Первое же представление в Риге произвело настоящий фурор. Вызывали их на повторный выход пять раз, чего в цирке никогда не бывает. Директор Игорь Петрович, одышливый тучный человек, прибежал в гардеробную, руки им пожимал, повторял:
– Ну и ну! За всю мою в цирке жизнь я такого не видел!
И стали они качаться на своей доске-досточке, вверх-вниз, вверх-вниз – на сумасшедшей высоте, в пустоте, в завороженном кружении света. Безостановочно: по городам и весям, по циркам и шапито, по странам, по небесам…
15
– …Женевьева? Я уже говорил вам, Роберт, – она отличная девушка. Настоящий друг. И все такое…
Анна всегда у нее останавливалась, когда бывала в Монреале. А в Монреале она могла жить неделями, особенно когда работа была, очередной заказ… И она любила Монреаль, а у Женевьевы чувствовала себя как дома – там на крыше была такая крошечная каморка, совсем отдельная, незаконно пристроенная. Из муниципалитета много лет слали грозные предупреждения на официальных бланках: разрушить, а не то… Но в этих делах, знаете, улита едет… надеюсь, на веку Женевьевы этот домик Карлсона еще постоит.

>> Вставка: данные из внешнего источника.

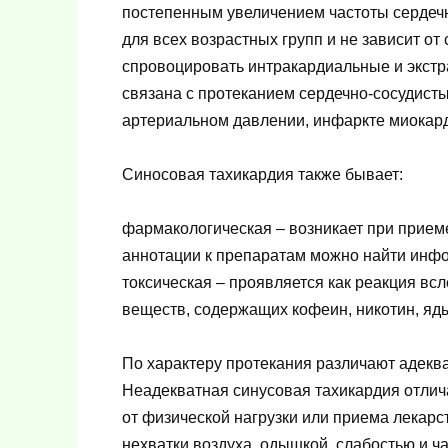
постепенным увеличением частоты сердечн
для всех возрастных групп и не зависит от
спровоцировать интракардиальные и экстр
связана с протеканием сердечно-сосудис
артериальном давлении, инфаркте миокарда
Синосовая тахикардия также бывает:
фармакологическая – возникает при приеме
аннотации к препаратам можно найти инф
токсическая – проявляется как реакция вс
веществ, содержащих кофеин, никотин, яды
По характеру протекания различают адекв
Неадекватная синусовая тахикардия отлича
от физической нагрузки или приема лекар
нехватки воздуха, одышкой, слабостью и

Так вот, попасть в него можно было, только если выйти из квартиры и с лестничной клетки по винтовой лесенке подняться к двери на чердак. А там уже другая дверка вела прямо в будочку на крыше. Я не шучу: настоящая будочка, метров восемь-девять, но раскладная кровать умещалась, и столик привинчен был к стене, под него задвигалась табуретка… Даже биосортир был за шторкой: полная автономия. Анна обожала это гнездо. Она так и называла его «гнездом».
К тому же – я уже говорил, – у нее была трогательная любовь со старым попугаем Женевьевы, с Говардом. Поверите, он покой терял, когда Анна появлялась. И на плечо его возьми, и гладь, и башку почесывай, а он глазки закатывает, блаженствует… Говорил таким гнусавым голосом старого картежного шулера: «Анна – ма-альчик… Дай поцелую!» А мальчик-то почему? Черт его знает, кто научил. Анна уверяла, что попугаи не птицы, а такие существа, вроде эльфов. Особенно жако – они ж хитрющие, умницы! И знаете, послушать его, как он в тему тебе отвечает, – поневоле поверишь…
Вот Говард Анну и спас… Представляете, как должна испугаться птица, какое испытать потрясение, чтобы напасть на хозяйку! Это же немыслимо! Такого не бывает! Попугаи всегда защищают хозяев, лучше собак! А тут вот такое… Представляю, как этим железным клювом он долбил ее в голову, в руки!.. А руки у Женевьевы будь здоров какие сильные. У форматоров руки слабыми не бывают. Я видел, как она пилой распиливала гипсовый торс… пилила равномерно, без передышки.